Rozdział 8

28 2 0
                                    

Joy miała tego dnia całkiem niezły nastrój. Poprzedniego dnia po próbie pokazu i nauce chodzenia po wybiegu udała się z Milo na spacer i kawę. Było przyjemnie i zabawnie. To zaskakujące jak krótko go znała i jak swobodnie się czuła w jego towarzystwie. Zazwyczaj więcej czasu zajmowało jej zanim mogła rozmawiać z daną osobą o czymkolwiek i niezależnie od tematu nie było niezręcznie. Mimowolnie wróciła myślami do tamtego spotkania.

- Powiedziałeś, że dopiero zaczynasz przygodę z modelingiem i po tym co widziałam na próbie nie śmiem w to wątpić- stwierdziła brunetka ze śmiechem.

Milo pokręcił głową z udawaną dezaprobatą, chociaż z jego ust nie schodził uśmiech.

- Może to nie był zbyt profesjonalny chód, ale nie wydaje mi się, żeby było aż tak źle- odparł ciemnowłosy. Joy uniosła powątpiewająco brwi.

- Wierz mi, widziałam wiele przypadków, ale twój... Był doprawdy tragiczny. Na szczęście całkiem szybko łapiesz o co chodzi.

- Przy takiej nauczycielce to czysta przyjemność, chociaż trochę mnie rozpraszałaś.

Brunetka absolutnie nie wiedziała jak się odnieść do tego komplementu czy próby flirtu. Milo zawsze balansował na granicy flirtu i bycia przeraźliwie sympatycznym. To było całkiem miłe, ale cały czas wprawiało ją w zakłopotanie i nigdy nie wiedziała jak na zareagować. Zwłaszcza, że cały czas czuła na sobie uważne spojrzenie jego brązowych tęczówek.

- W każdym razie chciałam zapytać co robisz poza modelingiem albo raczej czym zajmowałeś się wcześniej?

Clarke zrobiła to co zwykle. Sprowadziła temat rozmowy na odpowiednie albo przynajmniej bardziej jej znane tory. Flirt raczej nie był jej mocną stroną.

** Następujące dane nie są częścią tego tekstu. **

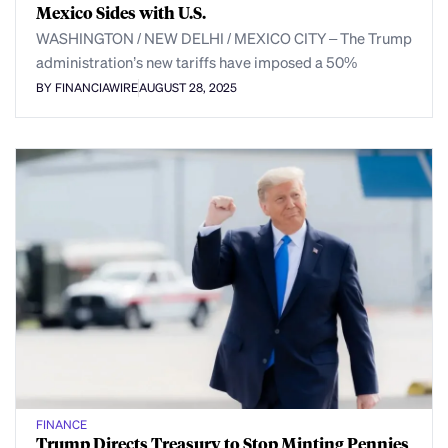
Mexico Sides with U.S.
WASHINGTON / NEW DELHI / MEXICO CITY – The Trump
administration’s new tariffs have imposed a 50%
BY FINANCIAWIRE
AUGUST 28, 2025
FINANCE
Trump Directs Treasury to Stop Minting Pennies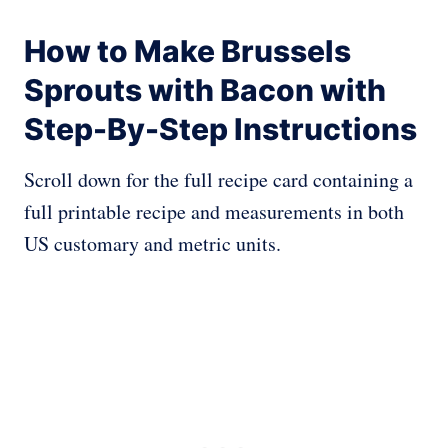
How to Make Brussels
Sprouts with Bacon with
Step-By-Step Instructions
Scroll down for the full recipe card containing a
full printable recipe and measurements in both
US customary and metric units.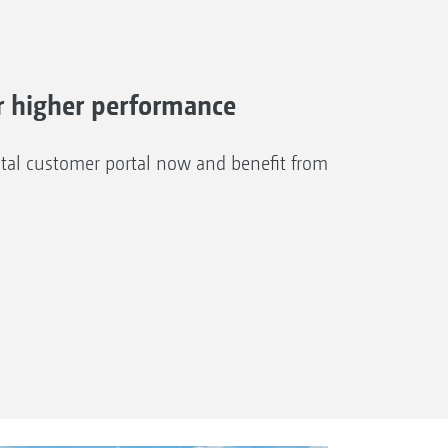
 higher performance
al customer portal now and benefit from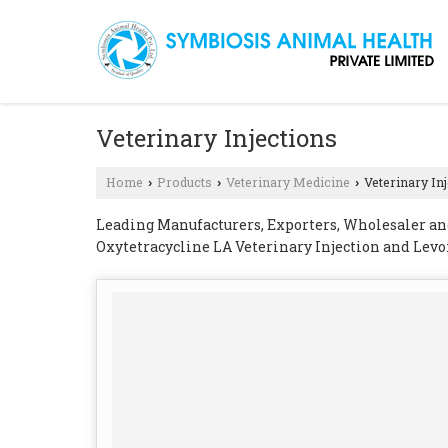
Veterinary Injections
Home
Products
Veterinary Medicine
Veterinary In
›
›
›
Leading Manufacturers, Exporters, Wholesaler and
Oxytetracycline LA Veterinary Injection and Levo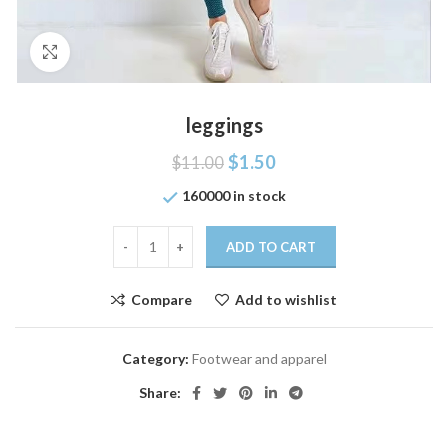
Click to enlarge
leggings
$
1.50
$
11.00
160000 in stock
ADD TO CART
Compare
Add to wishlist
Category:
Footwear and apparel
Share:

- Zajmuję się tańcem. Zawodowo. Przez jakiś czas byłem w formacji tanecznej i razem dawaliśmy pokazy. Brałem również udział w różnych turniejach i nawet kilka udało mi się wygrać.

Joy była pod wrażeniem. Zwłaszcza jak Milo pokazał jej zdjęcie pucharów. Pięć pucharów, kilkanaście mediali. I on użył sformułowania "nawet kilka udało mi się wygrać"?! To niewiarygodnie skromne z jego strony. Ciemnoskóry był pełen niespodzianek, bo po tym jak go spotykała po raz pierwszy w życiu nie powiedziałaby, że mógł być skromny. Biła od niego pewność siebie i luz, cokolwiek robił wydawało się to całkowicie naturalne, a jednak był skromny.

- Wow. To... Imponujące. Jak tańczyliśmy w klubie to zauważyłam, że jesteś w tym dobry, ale nie sądziłam, że aż tak. Wiesz co mam na myśli... Po prostu nie miałeś okazji pokazać czegoś bardziej spektakularnego- brunetka coraz bardziej plątała się w tym, co mówiła, ale tak wychodziło, kiedy nie chciała kogoś urazić. No i kiedy ten ktoś ewidentnie robił na niej wrażenie.- Jaki styl?

- Hip hop.

- Interesujące. Chciałabym kiedyś zobaczyć cię na występie.

- Jasne, jak tylko będzie jakaś okazja to załatwię ci miejsce w pierwszym rzędzie- zapewnił ją ciemnowłosy, puszczając do niej oczko.

- Długo tańczysz?

- Jakoś od dziesiątego roku życia. Wtedy po raz pierwszy poszedłem za zajęcia. Spodobało mi się to. Chciałem być jak ci wszyscy instruktorzy, którzy wykonują skomplikowane układy taneczne, a jednocześnie uśmiechają się i sprawiają, że wygląda to lekko, choć wcale takie nie jest.

Kiedy to mówił, jego oczy wyraźnie błyszczały. Joy zdecydowanie podziwiała tancerzy, bo sama nigdy nie była w tym dobra i brakowało jej motywacji, żeby coś z tym zrobić. Sądząc po błysku w jego oczach, kochał to. Dobrze jest mieć taką pasję, która sprawiała, że samo mówienie o tym przywołuje na twarz uśmiech. Naprawdę chciałaby go zobaczyć na scenie. Była pewna, że był w tym świetny. To była jego pasja, więc na pewno poświęcił temu mnóstwo czasu i energii. No i sam przyznał, że tańczył już co najmniej czternaście lat. Właściwie nie była pewna jego dokładnego wieku.